**TASK DESCRIPTION**
Render every line of the listing below as a Markdown table with a Row column holding the row number and a Line column holding the line, omitting blank lines.

**DATA EXTRACT**
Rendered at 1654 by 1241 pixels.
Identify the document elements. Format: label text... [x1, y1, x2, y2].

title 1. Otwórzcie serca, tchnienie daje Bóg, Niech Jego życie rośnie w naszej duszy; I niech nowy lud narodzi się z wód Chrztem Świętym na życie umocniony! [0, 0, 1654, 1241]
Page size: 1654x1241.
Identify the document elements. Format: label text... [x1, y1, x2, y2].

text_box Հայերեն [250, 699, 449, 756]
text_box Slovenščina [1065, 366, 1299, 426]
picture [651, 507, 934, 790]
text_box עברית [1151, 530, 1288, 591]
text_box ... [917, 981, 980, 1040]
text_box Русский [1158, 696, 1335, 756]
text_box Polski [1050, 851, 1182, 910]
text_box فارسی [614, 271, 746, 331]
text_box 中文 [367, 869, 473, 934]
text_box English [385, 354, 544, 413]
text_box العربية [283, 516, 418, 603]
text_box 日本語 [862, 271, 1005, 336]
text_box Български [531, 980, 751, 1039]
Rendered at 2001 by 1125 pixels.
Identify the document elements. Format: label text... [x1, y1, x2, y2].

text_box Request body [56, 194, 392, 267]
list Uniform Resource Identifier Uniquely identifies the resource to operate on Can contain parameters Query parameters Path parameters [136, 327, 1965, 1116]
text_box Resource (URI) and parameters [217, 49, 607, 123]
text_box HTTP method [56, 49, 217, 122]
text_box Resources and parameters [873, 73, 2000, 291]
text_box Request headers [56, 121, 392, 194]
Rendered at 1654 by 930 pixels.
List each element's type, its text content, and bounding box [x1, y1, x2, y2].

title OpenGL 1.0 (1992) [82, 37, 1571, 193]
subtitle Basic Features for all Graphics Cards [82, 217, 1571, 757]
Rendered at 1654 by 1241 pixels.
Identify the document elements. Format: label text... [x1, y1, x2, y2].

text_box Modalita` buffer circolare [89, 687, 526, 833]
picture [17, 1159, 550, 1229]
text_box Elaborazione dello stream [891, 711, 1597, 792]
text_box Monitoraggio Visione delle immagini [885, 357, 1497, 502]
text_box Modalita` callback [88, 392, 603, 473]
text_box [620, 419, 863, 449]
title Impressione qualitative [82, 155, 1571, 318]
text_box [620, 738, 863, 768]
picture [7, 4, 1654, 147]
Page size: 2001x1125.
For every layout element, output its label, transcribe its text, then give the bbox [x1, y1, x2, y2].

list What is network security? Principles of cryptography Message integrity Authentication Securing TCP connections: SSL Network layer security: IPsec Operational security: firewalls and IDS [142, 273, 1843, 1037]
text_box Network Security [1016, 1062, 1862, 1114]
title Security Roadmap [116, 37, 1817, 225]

**TASK SOLUTION**
| Row | Line |
|---|---|
| 1 | Rendered at 1654 by 1241 pixels. |
| 2 | Identify the document elements. Format: label text... [x1, y1, x2, y2]. |
| 3 | title 1. Otwórzcie serca, tchnienie daje Bóg, Niech Jego życie rośnie w naszej duszy; I niech nowy lud narodzi się z wód Chrztem Świętym na życie umocniony! [0, 0, 1654, 1241] |
| 4 | Page size: 1654x1241. |
| 5 | Identify the document elements. Format: label text... [x1, y1, x2, y2]. |
| 6 | text_box Հայերեն [250, 699, 449, 756] |
| 7 | text_box Slovenščina [1065, 366, 1299, 426] |
| 8 | picture [651, 507, 934, 790] |
| 9 | text_box עברית [1151, 530, 1288, 591] |
| 10 | text_box ... [917, 981, 980, 1040] |
| 11 | text_box Русский [1158, 696, 1335, 756] |
| 12 | text_box Polski [1050, 851, 1182, 910] |
| 13 | text_box فارسی [614, 271, 746, 331] |
| 14 | text_box 中文 [367, 869, 473, 934] |
| 15 | text_box English [385, 354, 544, 413] |
| 16 | text_box العربية [283, 516, 418, 603] |
| 17 | text_box 日本語 [862, 271, 1005, 336] |
| 18 | text_box Български [531, 980, 751, 1039] |
| 19 | Rendered at 2001 by 1125 pixels. |
| 20 | Identify the document elements. Format: label text... [x1, y1, x2, y2]. |
| 21 | text_box Request body [56, 194, 392, 267] |
| 22 | list Uniform Resource Identifier Uniquely identifies the resource to operate on Can contain parameters Query parameters Path parameters [136, 327, 1965, 1116] |
| 23 | text_box Resource (URI) and parameters [217, 49, 607, 123] |
| 24 | text_box HTTP method [56, 49, 217, 122] |
| 25 | text_box Resources and parameters [873, 73, 2000, 291] |
| 26 | text_box Request headers [56, 121, 392, 194] |
| 27 | Rendered at 1654 by 930 pixels. |
| 28 | List each element's type, its text content, and bounding box [x1, y1, x2, y2]. |
| 29 | title OpenGL 1.0 (1992) [82, 37, 1571, 193] |
| 30 | subtitle Basic Features for all Graphics Cards [82, 217, 1571, 757] |
| 31 | Rendered at 1654 by 1241 pixels. |
| 32 | Identify the document elements. Format: label text... [x1, y1, x2, y2]. |
| 33 | text_box Modalita` buffer circolare [89, 687, 526, 833] |
| 34 | picture [17, 1159, 550, 1229] |
| 35 | text_box Elaborazione dello stream [891, 711, 1597, 792] |
| 36 | text_box Monitoraggio Visione delle immagini [885, 357, 1497, 502] |
| 37 | text_box Modalita` callback [88, 392, 603, 473] |
| 38 | text_box [620, 419, 863, 449] |
| 39 | title Impressione qualitative [82, 155, 1571, 318] |
| 40 | text_box [620, 738, 863, 768] |
| 41 | picture [7, 4, 1654, 147] |
| 42 | Page size: 2001x1125. |
| 43 | For every layout element, output its label, transcribe its text, then give the bbox [x1, y1, x2, y2]. |
| 44 | list What is network security? Principles of cryptography Message integrity Authentication Securing TCP connections: SSL Network layer security: IPsec Operational security: firewalls and IDS [142, 273, 1843, 1037] |
| 45 | text_box Network Security [1016, 1062, 1862, 1114] |
| 46 | title Security Roadmap [116, 37, 1817, 225] |